Yeme içme sektörünün önünü açın
PATLAMALAR, saldırılar, OHAL derken zaten yabancılar iyice el ayak çekmişti ülkemizden. Ruslar gitti, Avrupalılar gitti derken bir umut Arap turistler kalır diye düşündük. ‘Şimdi Arap turist de bizi yüzüstü mü bırakıyor’ diye düşünüyoruz. Dubai’deki yılbaşı kutlamalarına bir bakın. Şehir havai fişeklerle aydınlatıldı. Onlar ticaretlerine, ekonomilerine bakarken biz niye bakamıyoruz? Katar’da, Mısır’da keza aynı şekilde yılbaşı kutlamaları yapıldı. Şimdi ben Reina olayına sarıp laf ebeliği yapamayacağım. Gerçekten yapılması gerekenler ve yapmamız gerekenler üstünde durmak istiyorum. Biz büyük toplumuz ve her zaman hoşgörülü olmalıyız. Yaşadığımız olaylar artık siyaset üstü bir hale geldi. Herkes diken üstünde... Buna bir son vermek için hepimizin gerçekten ‘bir’ olması gerekiyor. Bu terör illetinden ekonomimizi iyileştirerek kurtulacağız. Gerçekten ekonomimizi iyileştirdiğimiz takdirde bize hiçbir şey olmaz. Dolar, Euro düşmüşçıkmış, vız gelir tırıs gider. Ama artık lütfen işletmecilerin sesine kulak verin. Bizi kurtaracak tek şey hizmet sektörü ve biz o işi iyi biliyoruz. Sektörün önünü sonuna kadar açın bakın neler oluyor. 5 milyon insan bacasız sanayide her gün arı gibi çalışıyor. Ülke ekonomisine katkıda bulunuyor. Binlerce insana “Reina için, sektörümüz için, ekmeğimiz için yürüyüş yapacağız” dediğimizde kimse itiraz etmedi. Bin kişi yürüyelim dediğimiz yerde 10 bin kişi olduk.
5 MİLYON KİŞİ GEÇİNİYOR
Yeme içme sektörünün sorunları üzerine sürekli yazılar yazıyorum. Maalesef dinleyen yok. Zaten mekânların hepsi ayakta kalma mücadelesi verirken, bir taraftan sigara yasakları, bir taraftan her gün yenisi çıkan ek vergiler yeme içme sektöründeki herkesin belini büktü. Şarap üreticisi ile üzüm üreticisi arasında bir fark yok. Bunu anlamak istemiyoruz. İster şerbet, ister şarap yap, ikisi de aynı şey. Tüm yük düşman gibi görülen sektörün üstüne yıkılıyor. Bir gün bu sektör çökerse neler olacağını bilmek ister misiniz? Bu sektör biterse 5 milyon insan işsiz kalacak, asıl o zaman büyük sıkıntı yaşayacağız. Bir kanun çıkıyor, bir yük daha biniyor. Mesela sigara yasağı ile ilgili çıkan yeni düzenlemede şartları yerine getirebilecek işletme sayısının yüzde biri geçmeyeceğini tahmin ediyorum. Ekonominin daha güçlü olması için yeme-içme ve turizm sektörünün dimdik ayakta kalması gerekiyor.

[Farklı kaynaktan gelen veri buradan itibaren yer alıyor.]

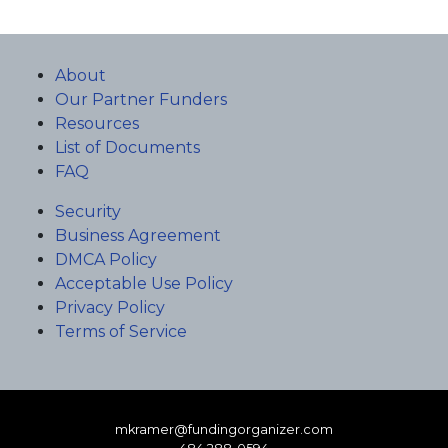
About
Our Partner Funders
Resources
List of Documents
FAQ
Security
Business Agreement
DMCA Policy
Acceptable Use Policy
Privacy Policy
Terms of Service
mkramer@fundingorganizer.com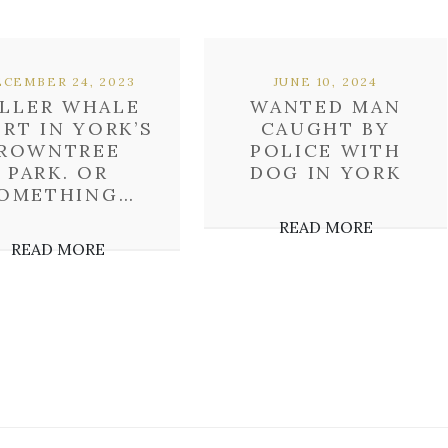
CEMBER 24, 2023
JUNE 10, 2024
ILLER WHALE
WANTED MAN
ERT IN YORK’S
CAUGHT BY
ROWNTREE
POLICE WITH
PARK. OR
DOG IN YORK
OMETHING…
READ MORE
READ MORE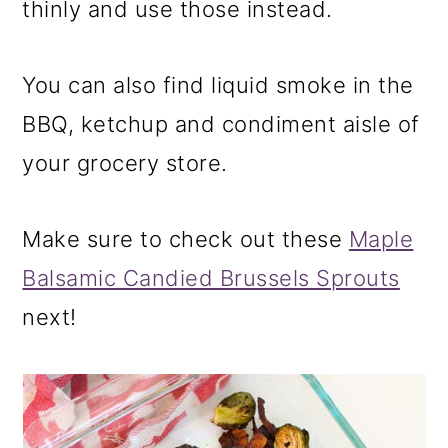
thinly and use those instead.
You can also find liquid smoke in the
BBQ, ketchup and condiment aisle of
your grocery store.
Make sure to check out these
Maple
Balsamic Candied Brussels Sprouts
next!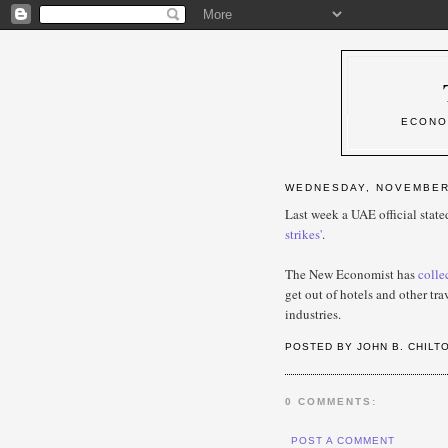
ECONO
WEDNESDAY, NOVEMBER 
Last week a UAE official stat
strikes'
.
The New Economist has
colle
get out of hotels and other tr
industries.
POSTED BY JOHN B. CHILT
0 COMMENTS:
POST A COMMENT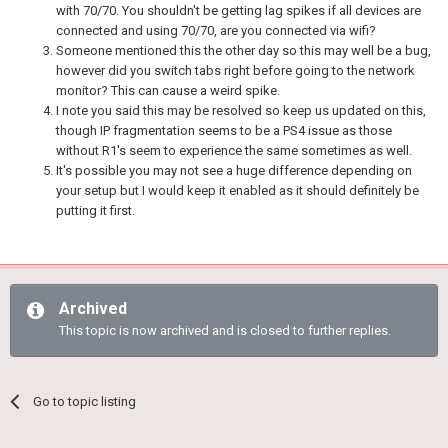
with 70/70. You shouldn't be getting lag spikes if all devices are
connected and using 70/70, are you connected via wifi?
Someone mentioned this the other day so this may well be a bug,
however did you switch tabs right before going to the network
monitor? This can cause a weird spike.
I note you said this may be resolved so keep us updated on this,
though IP fragmentation seems to be a PS4 issue as those
without R1's seem to experience the same sometimes as well.
It's possible you may not see a huge difference depending on
your setup but I would keep it enabled as it should definitely be
putting it first.
Archived
This topic is now archived and is closed to further replies.
Go to topic listing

TURİZMDE 350 KALEM MAL TÜKETİLİYOR
Yeme içme sektörü sadece otel, restoran ve kulüplerde çalışanları etkilemiyor. 350 kalem yan ürün var. Tekirdağ’daki küçük bir mandırada üretim yapan peynirci, Antep’te tereyağı yapan köylü, Siirt’te bal üreten arıcı, Antalya’da meyve sebze yetiştiren çiftçi, Denizli’deki fabrikada tekstil üretimi yapan işçi, Gemlik’teki zeytin bağı sahibi, Malatya’daki kayısı üreticisi hep bu sektörden geçiniyor. Böyle bir çark işliyor, arka planda inanılmaz bir döngü var. Ortaköy’de gerçekleşen bir olay Türkiye’nin dört bir yanındaki insanları etkiliyor. Burada tüketim olmadığında oradan mal gelmiyor. Teröristler bunu biliyor. O yüzden yeme-içme ve turizm sektörünü hedef alıyorlar. İstanbul’da yapılan saldırı Reina’ya değil, turizmin kalbine sıkılmış bir kurşundur.